- Task requirements:
A - Using the passage on Arleigh Burke destroyers below, answer each question on its own line, marked (i), (ii), (iii):
(i) How many SAMs could an old OH Perry carry in its main missile magazine?
(ii) How many original AEGIS cruisers does the passage count?
(iii) How many Kongo and Atago class ships does it mention?
B - For each statement, say yes or no depending on whether it agrees with the passage on Arleigh Burke destroyers below, and quote the words of the passage that decide it.
(i) The OH Perry class was half the weight of a Burke.
(ii) China has dozens of Type 51 and 52 destroyers.
(iii) The LCS was meant to replace the OH Perry frigates.
C - Please translate this sentence from the passage on Arleigh Burke destroyers below into Spanish: "In essence, the multirole frigate promises decent all-around capability at an affordable cost."

Yet even with the existing run of 62 ships the production of Arleigh Burkes had in fact already outweighed the production total of the OH Perry class (which was half the weight of a Burke) and the Spruance class - the two ship classes they were really meant to replace. So while the total number of ships may have decreased, in terms of tonnage the fleet's overall weight in fact increased - while lowering manpower cost.

 

The Burkes are also simply much better ships than the old frigates and destroyers because of the improved AEGIS sensors and the versatility of its VLS system; which can load many different types of missile depending on its mission. A single Burke for instance could theoretically carry 96 SAMs for air defense or 96 Tomahawk missiles instead - the latter loadout being four times more cruise missiles that the Russians fired on Syria using their four small ships. An old OH Perry by contrast could only carry 40 short-ranged SAMs and a handful of anti-ship missiles in its main missile magazine.

 

Moreover, the numbers of Arleigh Burkes available - alongside the twenty-two original AEGIS cruisers, give the US a grand total of eighty-four top-of the-line escorts. Compared to the nineteen US Navy Supercarriers and Marine carriers, the USN in fact has enough to provide four of AEGIS escorts per carrier. China by contrast has a mere dozen Type 51 and 52 destroyers that come close in weight class - but not in capability - as the Burkes. Indeed, their only match unit per unit are the six Kongo and Atago class ships of the Japanese SDF - who are of course American allies!

 

In this context, it also becomes easier to see why much of the "controversy" around the Littoral Combat Ship is misplaced. Many of its critics want it to be as capable as the outgoing OH Perry class frigates. What these critics don't realize is that the replacement for these ships were in fact the dozens of new Arleigh Burkes. The LCS was instead meant to fill the roles that the Burkes could't perform - and in doing so they spelled the doom of the 4,000 ton frigates.

 

 

The Death of the 4,000 ton Frigate

 

A perennial problem in amateur warship discussion is the insistence of many commentators on the need for particular ship types. "We need cruisers/destroyers/frigates", often uttered without realizing what the particular ships were actually meant to do. This applies to the 4,000 ton "multirole" frigate - which is an enormously popular type of warship worldwide and the OH Perry is an exemplar of this type. In essence, the multirole frigate promises decent all-around capability at an affordable cost.

 

However, for the present-day US Navy, there is no place for the multi-role frigate. The Burkes served as carrier escorts and independent cruisers for showing the flag in dangerous hotspots. The LCS meanwhile was a utility ship in a carrier battle group, or a low-intensity combat ship for showing the flag in safer waters. There was no space in between for a multirole frigate.

- Provided material:
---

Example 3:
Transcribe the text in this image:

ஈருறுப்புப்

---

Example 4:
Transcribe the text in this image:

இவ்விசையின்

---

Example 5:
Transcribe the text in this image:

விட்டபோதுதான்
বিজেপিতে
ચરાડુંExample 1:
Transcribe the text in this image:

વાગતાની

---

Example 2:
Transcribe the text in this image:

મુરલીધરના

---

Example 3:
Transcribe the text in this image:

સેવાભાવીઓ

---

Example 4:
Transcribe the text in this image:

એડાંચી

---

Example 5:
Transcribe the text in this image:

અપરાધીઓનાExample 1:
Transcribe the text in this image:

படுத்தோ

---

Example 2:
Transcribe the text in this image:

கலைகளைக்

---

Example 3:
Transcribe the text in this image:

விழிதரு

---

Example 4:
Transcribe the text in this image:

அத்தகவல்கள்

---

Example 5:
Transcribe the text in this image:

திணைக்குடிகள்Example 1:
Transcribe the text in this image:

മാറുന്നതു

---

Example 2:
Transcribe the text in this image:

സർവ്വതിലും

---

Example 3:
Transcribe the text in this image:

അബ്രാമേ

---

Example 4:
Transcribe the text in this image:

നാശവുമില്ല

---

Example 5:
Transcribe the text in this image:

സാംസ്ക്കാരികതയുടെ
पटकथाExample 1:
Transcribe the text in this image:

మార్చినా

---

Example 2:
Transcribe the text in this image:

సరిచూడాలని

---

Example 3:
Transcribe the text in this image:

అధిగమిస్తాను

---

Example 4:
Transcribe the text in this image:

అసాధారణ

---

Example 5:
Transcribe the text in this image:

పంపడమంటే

...

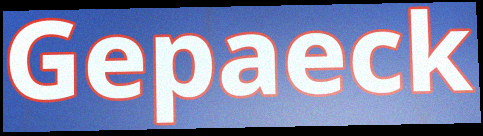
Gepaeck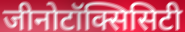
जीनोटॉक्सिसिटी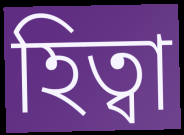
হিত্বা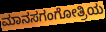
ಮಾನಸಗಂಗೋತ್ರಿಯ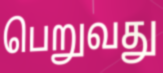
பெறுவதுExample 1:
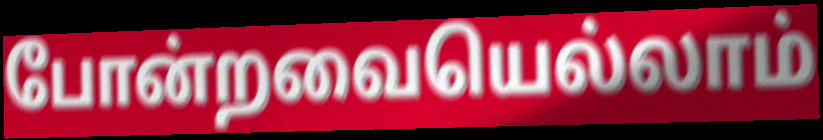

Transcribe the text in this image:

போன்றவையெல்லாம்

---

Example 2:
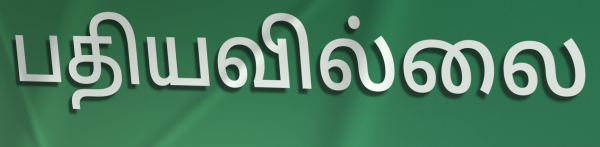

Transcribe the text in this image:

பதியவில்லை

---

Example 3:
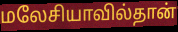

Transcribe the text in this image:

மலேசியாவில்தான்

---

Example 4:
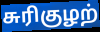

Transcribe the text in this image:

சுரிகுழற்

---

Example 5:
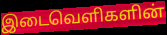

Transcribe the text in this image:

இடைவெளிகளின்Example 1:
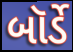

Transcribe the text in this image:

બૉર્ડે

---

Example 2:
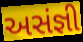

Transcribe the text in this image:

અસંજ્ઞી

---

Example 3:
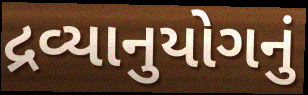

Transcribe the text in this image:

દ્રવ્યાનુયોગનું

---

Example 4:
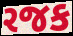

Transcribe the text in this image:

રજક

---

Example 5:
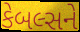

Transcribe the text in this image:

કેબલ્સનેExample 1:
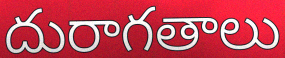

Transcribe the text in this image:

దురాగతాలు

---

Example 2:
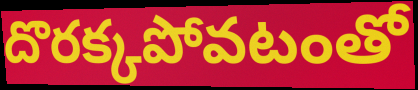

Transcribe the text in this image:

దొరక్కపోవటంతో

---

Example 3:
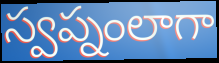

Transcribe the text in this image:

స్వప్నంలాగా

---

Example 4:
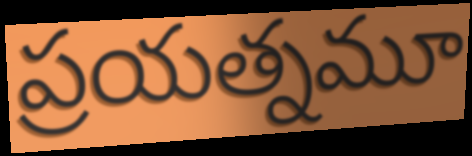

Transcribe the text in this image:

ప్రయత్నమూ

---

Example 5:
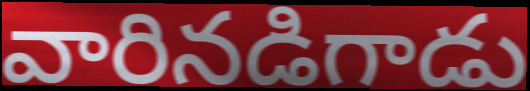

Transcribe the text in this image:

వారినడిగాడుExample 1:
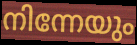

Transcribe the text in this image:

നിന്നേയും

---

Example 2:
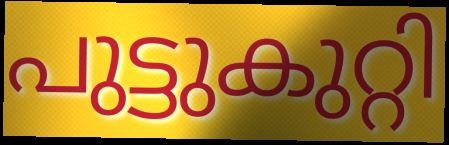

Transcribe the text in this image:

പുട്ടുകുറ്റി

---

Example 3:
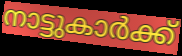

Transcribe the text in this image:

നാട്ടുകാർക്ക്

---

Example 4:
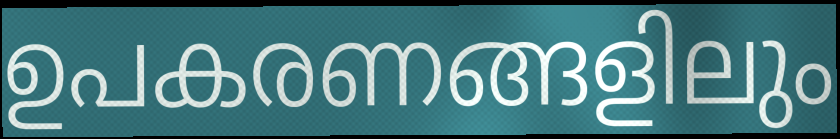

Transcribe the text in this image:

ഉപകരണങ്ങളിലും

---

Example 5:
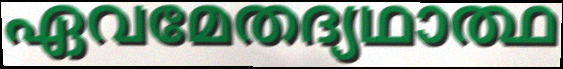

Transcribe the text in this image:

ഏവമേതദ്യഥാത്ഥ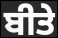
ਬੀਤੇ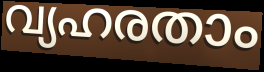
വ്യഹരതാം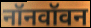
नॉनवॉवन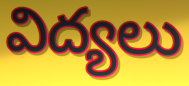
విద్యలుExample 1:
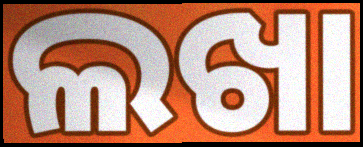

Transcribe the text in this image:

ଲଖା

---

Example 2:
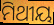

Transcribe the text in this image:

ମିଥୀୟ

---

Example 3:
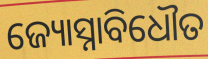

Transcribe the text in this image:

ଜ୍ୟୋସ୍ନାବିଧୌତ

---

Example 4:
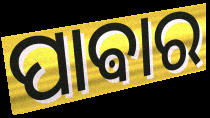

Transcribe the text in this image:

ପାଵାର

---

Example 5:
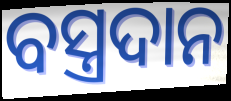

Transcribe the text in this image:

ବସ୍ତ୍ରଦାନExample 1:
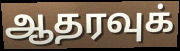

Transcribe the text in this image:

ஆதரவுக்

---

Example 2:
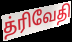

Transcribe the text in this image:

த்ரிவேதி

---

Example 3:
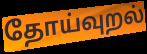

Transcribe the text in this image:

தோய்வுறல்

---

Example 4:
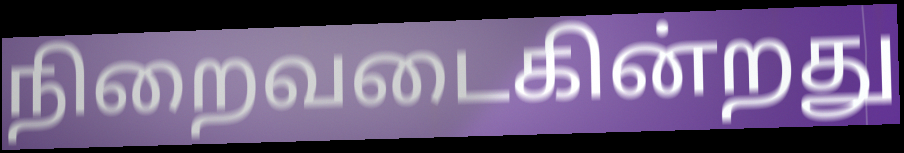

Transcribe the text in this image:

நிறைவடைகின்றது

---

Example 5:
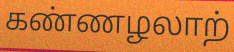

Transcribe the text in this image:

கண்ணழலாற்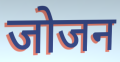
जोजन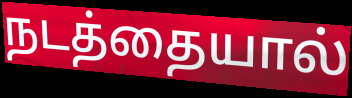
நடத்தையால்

- Per-task answers:
A -
(i) 40 short-ranged SAMs
(ii) Twenty-two
(iii) Six

B -
(i) Yes: "the OH Perry class (which was half the weight of a Burke)"
(ii) No: "China by contrast has a mere dozen Type 51 and 52 destroyers"
(iii) No: "the replacement for these ships were in fact the dozens of new Arleigh Burkes"

C - En esencia, la fragata multipropósito promete una capacidad general aceptable a un costo asequible.